Using an initial cost of 0.01, the model gave a training error of 39.62% and a test error of 37.04%, indicating underfitting due to an overly soft margin. After tuning, the best performance was achieved with cost = 5, yielding a cross-validation error of 18.75%.

The tuned model significantly improved generalization, with a training error of 14.75% and a test error of 16.3%. These results perform better than both the initial radial SVM and tuned linear SVM, showing that the radial kernel provides a more flexible boundary and captures non-linear relationships better.

  1. Repeat parts(b)through(e)using a support vector machine with a polynomial kernel.Set degree = 2.
svm_poly_01 <- svm(Purchase ~ ., data = train_data, 
                   kernel = "polynomial", degree = 2, 
                   cost = 0.01, scale = TRUE)
summary(svm_poly_01)
## 
## Call:
## svm(formula = Purchase ~ ., data = train_data, kernel = "polynomial", 
##     degree = 2, cost = 0.01, scale = TRUE)
## 
## 
## Parameters:
##    SVM-Type:  C-classification 
##  SVM-Kernel:  polynomial 
##        cost:  0.01 
##      degree:  2 
##      coef.0:  0 
## 
## Number of Support Vectors:  640
## 
##  ( 323 317 )
## 
## 
## Number of Classes:  2 
## 
## Levels: 
##  CH MM
train_pred_poly01 <- predict(svm_poly_01, train_data)
test_pred_poly01 <- predict(svm_poly_01, test_data)
train_err_poly01 <- mean(train_pred_poly01 != train_data$Purchase)
test_err_poly01 <- mean(test_pred_poly01 != test_data$Purchase)

cat("Training Error (Poly, cost=0.01):", round(train_err_poly01, 4), "\n")
## Training Error (Poly, cost=0.01): 0.3825
cat("Test Error (Poly, cost=0.01):", round(test_err_poly01, 4), "\n")
## Test Error (Poly, cost=0.01): 0.3407
set.seed(1234)
tune_poly <- tune(
  svm,
  Purchase ~ ., data = train_data,
  kernel = "polynomial",
  degree = 2,
  ranges = list(cost = c(0.01, 0.1, 1, 5, 10)),
  scale = TRUE
)
summary(tune_poly)
## 
## Parameter tuning of 'svm':
## 
## - sampling method: 10-fold cross validation 
## 
## - best parameters:
##  cost
##    10
## 
## - best performance: 0.18375 
## 
## - Detailed performance results:
##    cost   error dispersion
## 1  0.01 0.39625 0.06096732
## 2  0.10 0.34250 0.04901814
## 3  1.00 0.20250 0.03525699
## 4  5.00 0.18625 0.04185375
## 5 10.00 0.18375 0.03283481
best_poly <- tune_poly$best.model

train_pred_best_poly <- predict(best_poly, train_data)
test_pred_best_poly <- predict(best_poly, test_data)
train_err_best_poly <- mean(train_pred_best_poly != train_data$Purchase)
test_err_best_poly <- mean(test_pred_best_poly != test_data$Purchase)

cat("Training Error (Best Poly):", round(train_err_best_poly, 4), "\n")
## Training Error (Best Poly): 0.1562
cat("Test Error (Best Poly):", round(test_err_best_poly, 4), "\n")
## Test Error (Best Poly): 0.1556

With an initial cost of 0.01, the model resulted in a training error of 38.25% and a test error of 34.07%, indicating significant underfitting due to a soft margin and limited model flexibility.
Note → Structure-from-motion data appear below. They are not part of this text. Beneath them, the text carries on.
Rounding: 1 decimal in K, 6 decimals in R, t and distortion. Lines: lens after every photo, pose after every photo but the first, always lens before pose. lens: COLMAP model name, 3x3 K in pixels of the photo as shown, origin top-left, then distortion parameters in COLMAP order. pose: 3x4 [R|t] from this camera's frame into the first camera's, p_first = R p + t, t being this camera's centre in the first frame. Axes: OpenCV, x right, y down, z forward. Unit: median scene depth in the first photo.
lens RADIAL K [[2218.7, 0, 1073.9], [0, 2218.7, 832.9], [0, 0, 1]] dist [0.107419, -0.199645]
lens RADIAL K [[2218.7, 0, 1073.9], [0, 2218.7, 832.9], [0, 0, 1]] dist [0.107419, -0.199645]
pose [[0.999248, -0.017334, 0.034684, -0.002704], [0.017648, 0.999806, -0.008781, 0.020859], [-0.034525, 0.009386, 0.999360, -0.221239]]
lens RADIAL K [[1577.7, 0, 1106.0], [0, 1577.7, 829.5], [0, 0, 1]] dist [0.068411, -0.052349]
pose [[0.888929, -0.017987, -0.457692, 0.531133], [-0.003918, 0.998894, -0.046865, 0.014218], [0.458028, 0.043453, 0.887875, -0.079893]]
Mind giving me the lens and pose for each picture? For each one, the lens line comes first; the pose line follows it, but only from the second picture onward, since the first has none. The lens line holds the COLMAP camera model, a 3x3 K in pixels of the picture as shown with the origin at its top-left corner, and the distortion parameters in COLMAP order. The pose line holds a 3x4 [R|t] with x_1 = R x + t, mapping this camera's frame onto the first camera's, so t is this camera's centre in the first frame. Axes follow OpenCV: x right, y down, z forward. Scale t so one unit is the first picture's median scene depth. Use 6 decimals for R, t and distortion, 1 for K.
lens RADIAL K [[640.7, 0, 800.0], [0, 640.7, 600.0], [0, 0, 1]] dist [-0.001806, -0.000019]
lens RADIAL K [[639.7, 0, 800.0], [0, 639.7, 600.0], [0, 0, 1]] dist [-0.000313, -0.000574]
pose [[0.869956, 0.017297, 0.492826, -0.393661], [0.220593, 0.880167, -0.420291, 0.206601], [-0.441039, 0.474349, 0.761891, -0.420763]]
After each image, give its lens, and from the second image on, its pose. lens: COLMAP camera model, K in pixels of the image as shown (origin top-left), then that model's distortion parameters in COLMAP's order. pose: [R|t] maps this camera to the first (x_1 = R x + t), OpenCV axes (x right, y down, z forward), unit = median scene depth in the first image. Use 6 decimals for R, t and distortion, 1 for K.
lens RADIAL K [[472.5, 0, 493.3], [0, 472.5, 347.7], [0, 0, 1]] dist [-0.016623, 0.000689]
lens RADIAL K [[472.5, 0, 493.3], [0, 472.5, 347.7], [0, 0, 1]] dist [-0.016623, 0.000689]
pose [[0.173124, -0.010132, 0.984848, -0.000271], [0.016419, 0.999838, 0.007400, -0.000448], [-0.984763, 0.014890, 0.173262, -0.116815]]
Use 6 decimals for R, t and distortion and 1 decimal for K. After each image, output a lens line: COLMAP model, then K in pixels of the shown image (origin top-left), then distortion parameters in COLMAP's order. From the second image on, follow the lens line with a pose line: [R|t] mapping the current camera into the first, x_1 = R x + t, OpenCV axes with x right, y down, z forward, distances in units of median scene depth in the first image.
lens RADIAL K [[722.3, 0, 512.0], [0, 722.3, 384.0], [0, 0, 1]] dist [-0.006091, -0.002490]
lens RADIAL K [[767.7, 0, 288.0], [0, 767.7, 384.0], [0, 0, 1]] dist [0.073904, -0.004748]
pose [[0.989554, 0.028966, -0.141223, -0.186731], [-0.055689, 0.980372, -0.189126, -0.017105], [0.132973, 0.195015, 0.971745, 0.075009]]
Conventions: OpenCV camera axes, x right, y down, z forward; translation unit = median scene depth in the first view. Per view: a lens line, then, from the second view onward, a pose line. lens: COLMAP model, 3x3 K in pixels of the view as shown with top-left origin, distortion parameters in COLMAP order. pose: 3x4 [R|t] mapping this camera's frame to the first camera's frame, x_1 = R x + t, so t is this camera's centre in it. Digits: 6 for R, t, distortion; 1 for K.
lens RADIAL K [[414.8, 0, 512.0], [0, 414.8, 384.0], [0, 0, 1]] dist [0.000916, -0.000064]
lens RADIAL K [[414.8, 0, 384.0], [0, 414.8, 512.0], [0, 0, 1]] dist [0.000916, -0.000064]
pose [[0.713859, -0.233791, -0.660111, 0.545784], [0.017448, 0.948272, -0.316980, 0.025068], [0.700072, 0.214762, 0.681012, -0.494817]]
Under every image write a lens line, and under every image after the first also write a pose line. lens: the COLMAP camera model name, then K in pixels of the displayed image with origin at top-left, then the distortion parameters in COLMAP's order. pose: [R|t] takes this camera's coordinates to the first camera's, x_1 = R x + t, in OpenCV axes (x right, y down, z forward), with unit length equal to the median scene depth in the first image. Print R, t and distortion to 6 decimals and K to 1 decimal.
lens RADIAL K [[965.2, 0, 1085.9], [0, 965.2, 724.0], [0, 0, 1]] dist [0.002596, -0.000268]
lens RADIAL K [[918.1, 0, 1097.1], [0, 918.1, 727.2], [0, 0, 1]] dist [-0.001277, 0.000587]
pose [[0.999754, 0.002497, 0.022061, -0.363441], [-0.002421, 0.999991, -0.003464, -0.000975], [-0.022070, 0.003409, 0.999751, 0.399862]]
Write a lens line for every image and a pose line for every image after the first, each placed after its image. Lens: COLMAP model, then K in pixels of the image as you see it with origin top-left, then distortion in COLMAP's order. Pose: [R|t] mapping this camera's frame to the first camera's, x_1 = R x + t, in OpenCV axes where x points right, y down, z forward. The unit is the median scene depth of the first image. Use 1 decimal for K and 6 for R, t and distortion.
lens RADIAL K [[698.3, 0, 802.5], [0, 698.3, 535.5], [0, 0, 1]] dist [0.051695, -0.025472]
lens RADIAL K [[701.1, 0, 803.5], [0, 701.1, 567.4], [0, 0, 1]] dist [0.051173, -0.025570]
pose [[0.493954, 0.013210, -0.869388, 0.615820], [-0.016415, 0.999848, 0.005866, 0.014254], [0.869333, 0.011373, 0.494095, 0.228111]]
The optimal cost was found to be 10, yielding a cross-validation error of 18.38%. The resulting tuned model achieved a training error of 15.62% and a test error of 15.56%, showing substantial improvement over the initial poly model and better performance compared to both the linear and radial kernel SVMs.

  1. Overall, which approach seems to give the best results on this data?

A: Based on the test error rates after tuning each model, the polynomial kernel (degree = 2) gave the best overall performance. It achieved the lowest test error rate of 15.56%, slightly outperforming both the radial SVM (16.3%) and the linear SVM (16.3%).

While all three models performed similarly after tuning, the polynomial kernel offered a better balance between flexibility and generalization, suggesting that the relationship between predictors and the target (Purchase) is non-linear, but does not require overly complex boundaries. Therefore, the polynomial SVM (degree = 2, cost = 10) seems to be the most effective approach.